By Mary Ann Shaffer and Annie Barrows
The Dial Press, $22
Granted the title is a mouthful, but “The Guernsey Literary and Potato Peel Society” is a delicious read. If you didn’t already devour it on the beach this summer, carve out some time this fall for afternoon tea and turn off the phone.
It’s January 1946 and writer Juliet Ashton is adrift. She’s returned home to London after the war, but everything is different, her world upended. Her flat having been destroyed by a bomb, she’s living in borrowed quarters; there’s no man in her life and she’s struggling with her next book.
Her world turns upside down again when she receives a letter from a complete stranger, one Dawsey Adams, a resident of Guernsey, who has a book of essays by Charles Lamb that once belonged to her. He writes to tell Juliet that during the five-year German occupation of the island Charles Lamb made him laugh and he feels a kinship to him. There are no longer any bookshops on Guernsey and he asks Juliet for the names of bookshops he can write to in London for more books by Mr. Lamb.
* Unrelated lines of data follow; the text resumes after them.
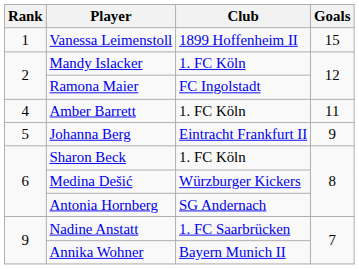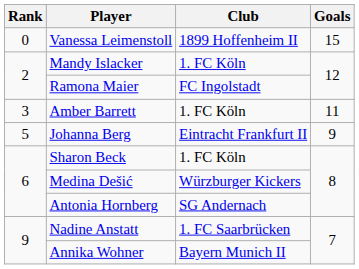Vanessa Leimenstoll | Rank: 1 -> 0
Amber Barrett | Rank: 4 -> 3
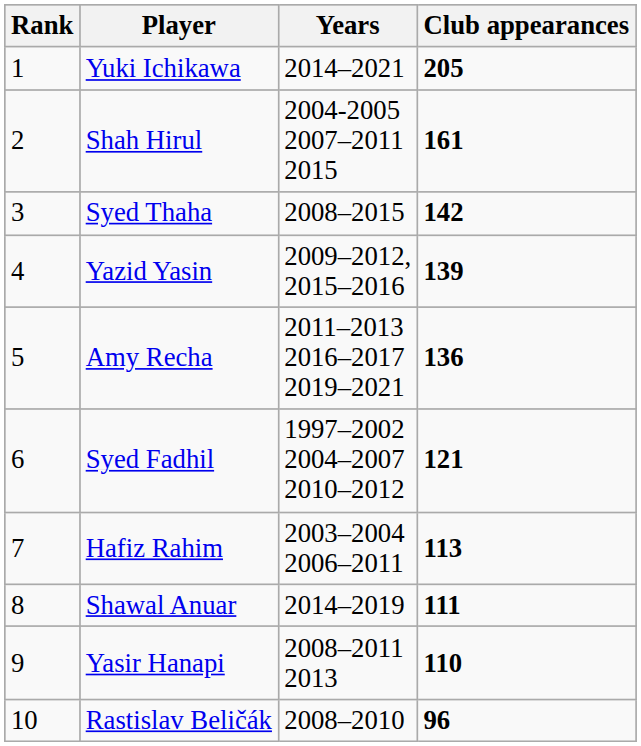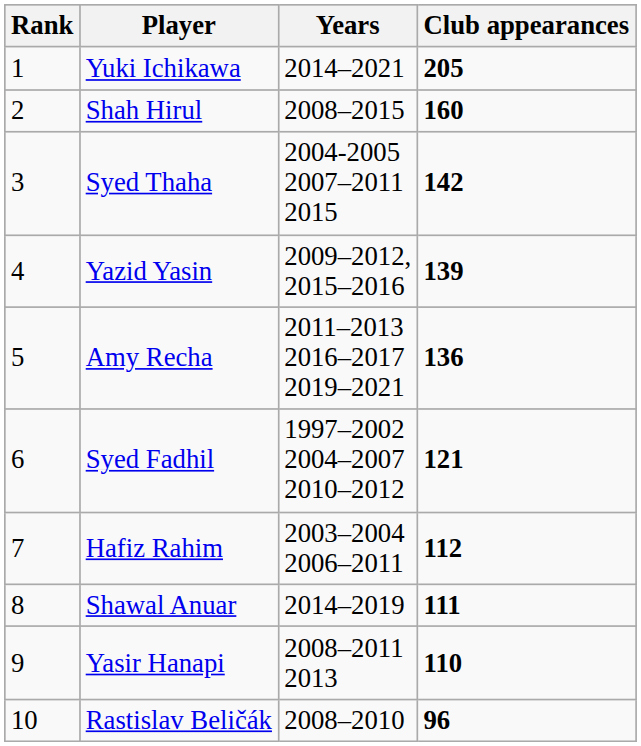Shah Hirul | Years: 2004-2005 2007–2011 2015 -> 2008–2015
Shah Hirul | Club appearances: 161 -> 160
Syed Thaha | Years: 2008–2015 -> 2004-2005 2007–2011 2015
Hafiz Rahim | Club appearances: 113 -> 112
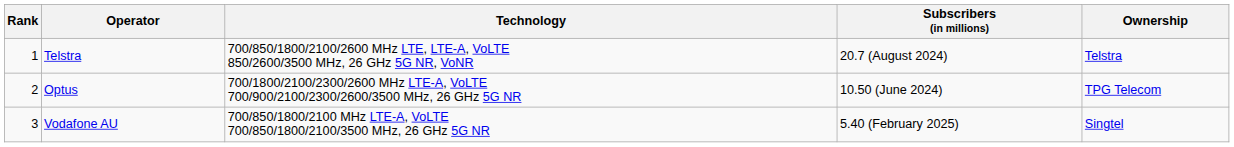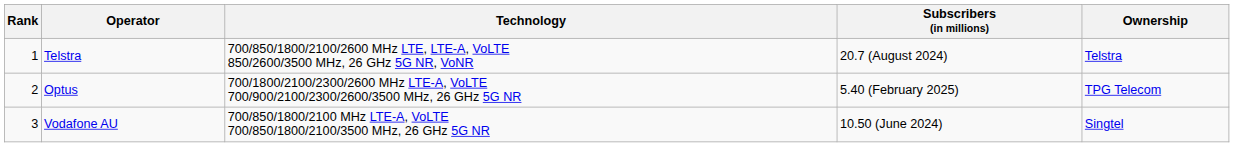Optus | Subscribers (in millions): 10.50 (June 2024) -> 5.40 (February 2025)
Vodafone AU | Subscribers (in millions): 5.40 (February 2025) -> 10.50 (June 2024)
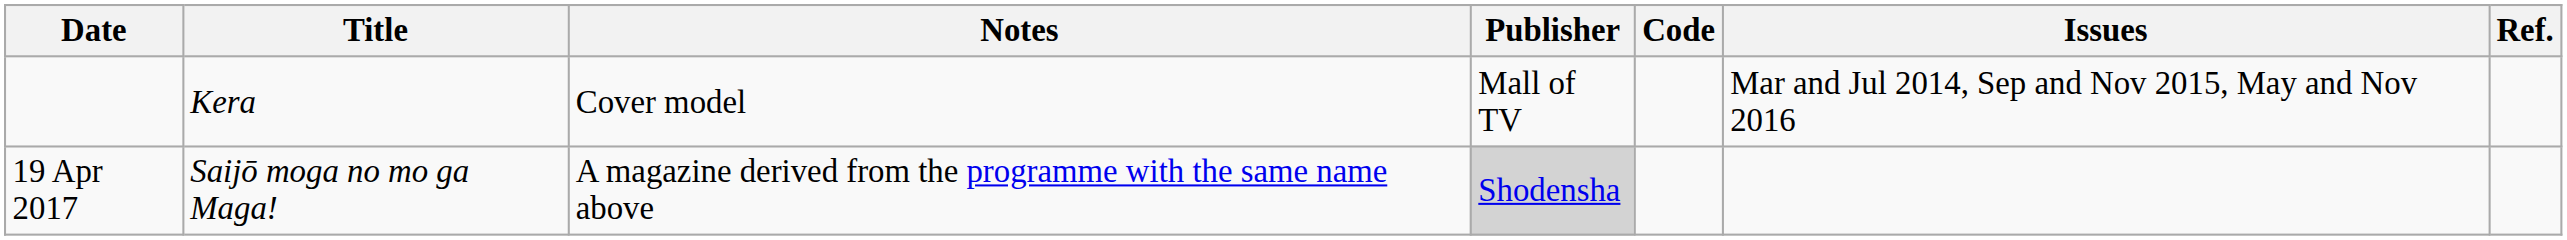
Juliet writes back, “I wonder how the book got to Guernsey? Perhaps there is some secret sort of homing instinct in books that brings them to their perfect readers.”
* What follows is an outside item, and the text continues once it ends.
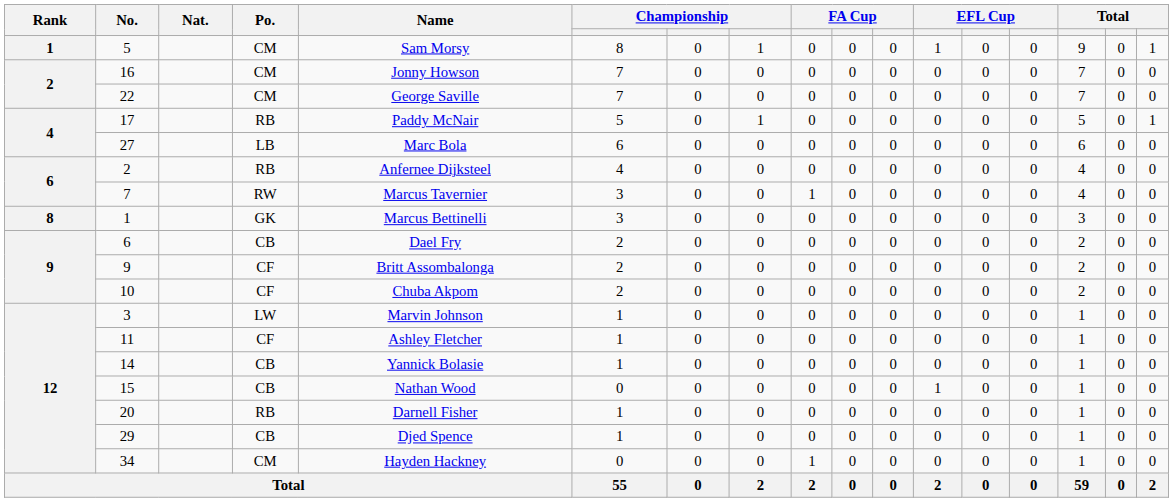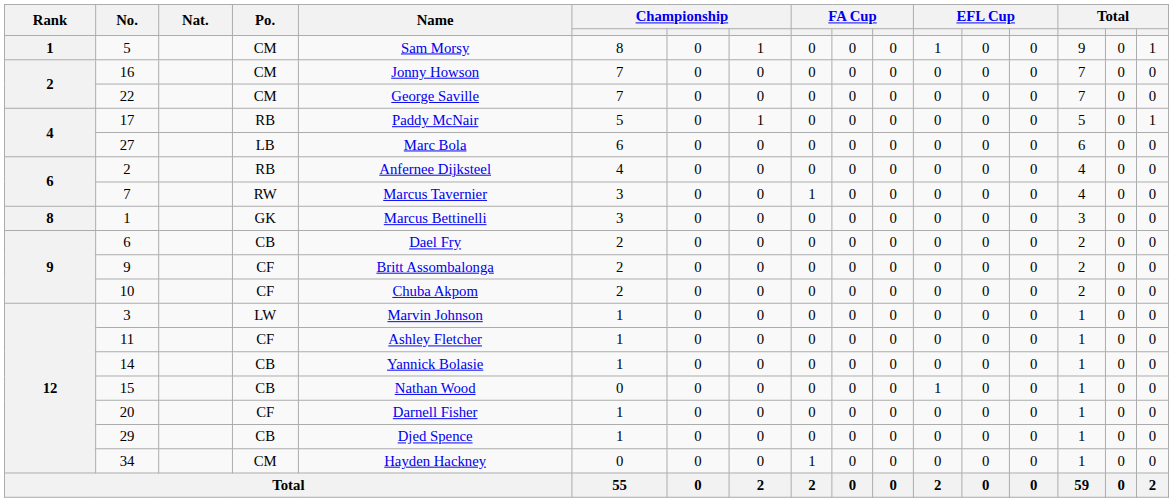20 | Po.: RB -> CF
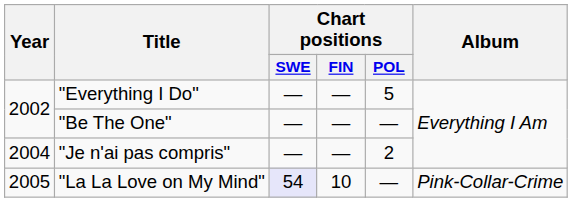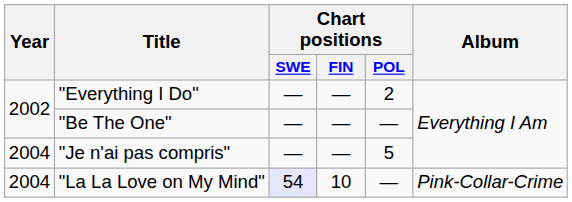"Everything I Do" | Chart positions / POL: 5 -> 2
"Je n'ai pas compris" | Chart positions / POL: 2 -> 5
"La La Love on My Mind" | Year: 2005 -> 2004
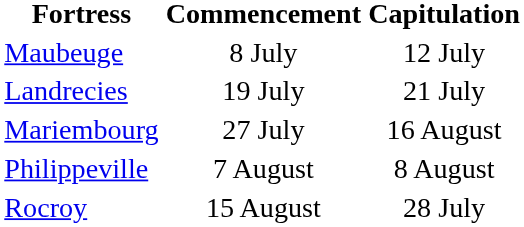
Their correspondence blossoms, and she’s soon receiving letters from Adams’ neighbors, too, and learning about the book club they formed during the war and the friendships that resulted.
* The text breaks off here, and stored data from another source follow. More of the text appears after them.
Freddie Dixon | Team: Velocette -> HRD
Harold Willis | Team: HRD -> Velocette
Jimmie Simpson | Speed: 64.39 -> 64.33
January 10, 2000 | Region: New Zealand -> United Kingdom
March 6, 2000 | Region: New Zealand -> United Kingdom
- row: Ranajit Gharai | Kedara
Meanwhile, a dashing and wealthy American publisher, Markham Reynolds, enters the picture. He admires her wartime correspondence and sends her flowers every day until she agrees to meet him.
In two months’ time he asks her to marry him, but she hesitates. She’d been engaged and all set to marry a decent fellow before the war ended, but cancelled the wedding when she discovered that he didn’t truly share her love of books and words. While swept off her feet by Mark, she wants to be sure. She realizes she knows very little about him other than he’s a catch. The more he pushes, the surer she is that she must go to Guernsey and meet her correspondents.
Deprived of just about everything during the war, Guernsey residents are hungry for conversations with the outside world. When Juliet arrives, it’s love at first sight, and it’s not long before she finds the perfect subject.
This delightful book has another story worth telling. As Mary Ann Shaffer writes in her acknowledgements, shortly after the manuscript was sold she became seriously ill. Her niece, Annie Barrows, stepped in to help. “Without blinking an eye, she put down the book she was writing, pushed up her sleeves, and set to work on my manuscript.”